Lesson 3: Cropping and Resizing
In this lesson you will learn how to use the crop and resize functions of a graphic editing program to size and frame an image so that it fits specific dimensions needed to place it on a web page. You will crop and resize the images you acquired in the previous lesson and then optimize the images for saving in the jpeg format.
At the completion of this exercise, you will be able to:
- use the concepts of pixels and resolution to appropriately size images for web pages
- understand how file size and bandwidth limitations influence the use of web graphics
Practice resizing an image
Before you can use your images on your web page, you must first resize them to the exact number of pixels in which they will appear on the page.
- Read the introduction to resizing images in the online document Resizing a Digital Image.
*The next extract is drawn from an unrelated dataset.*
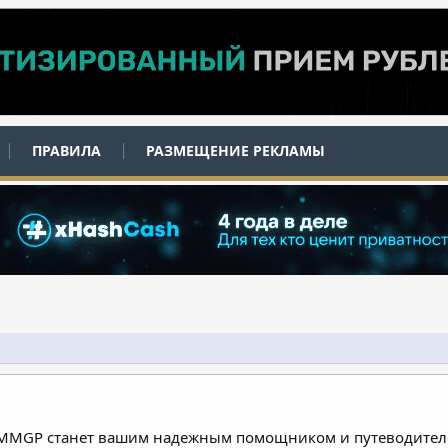
ПРАВИЛА
РАЗМЕЩЕНИЕ РЕКЛАМЫ
 MMGP станет вашим надежным помощником и путеводителе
While different graphics software may function slightly differently, nearly all of the applications will let you resize images in a similar manner.
- Before creating a final image, practice with your graphics software: Try resizing one of the images to create a 450 pixel wide viewable image.
- Now try again, but this time resize the image to a 72 pixel wide thumbnail image (most screens display 72 pixels per inch).
Practice cropping an image
While the resize image function is a useful function, sometimes you will want more control over how the size of the image is reduced. The crop function allows you to cut out a portion of the image or change the image dimensions without distorting the image.
- Read the introduction to cropping images in the online document Cropping Photos: Every Picture Tells a Story.
- Using the same original image from the previous activity, use the crop function along with the resize function to create a thumbnail image that is 72 x 72 pixels in size and a viewable image that is 450 x 450 pixels in size. Experiment with cropping the image in different ways to create a different look.
Pratice saving/exporting an image
Now that you have cropped and resized your image, it is time to save it in a suitable web format. Some graphics applications use the term export to refer to saving to files in any format other than the one primary format supported by that application. In this lesson, these terms mean the same thing.
Remember from Lesson 1 that images with gradations in color or many different colors, such as photographs, are best saved in jpeg format. In this activity, you will learn about how to optimize a jpeg image and then save your cropped and resized image file as a jpeg.
- Read the sections on "Image Formats" and "JPG and PNG Basics" in WebMonkey's Site Optimization Tutorial.
- Save the image you cropped and resized in the previous activity as a jpeg. Experiment with different quality settings and then observe the resulting file sizes and image quality. Try and determine what compression setting will achieve the lowest file size while still producing an image of adequate quality.
The Real Thing: Cropping, Resizing, and Saving
Now that you know how to crop and resize images and then save them as jpeg files, you are ready to start preparing your images for your web photo album.
- First, crop and resize each of the three original images once more to create viewable images that are 450 x 450 pixels in size.
- Next, crop and resize each of the three images to create thumbnail images that are 72 pixels wide.
- All of these images should be optimized and exported in the jpeg file format. Once you are done, you will have 6 images. Save the images to the images folder that you created in the early lesson on Pre-coding.
- Resizing a Digital Image
- Cropping Photos: Every Picture Tells a Story
- WebMonkey: Site Optimization Tutorial
Make sure to save your six exported images to your images subfolder. In the next lesson you will add them to a web page to create the web photo album. If you have six web-ready images, you are ready to proceed to Lesson 4.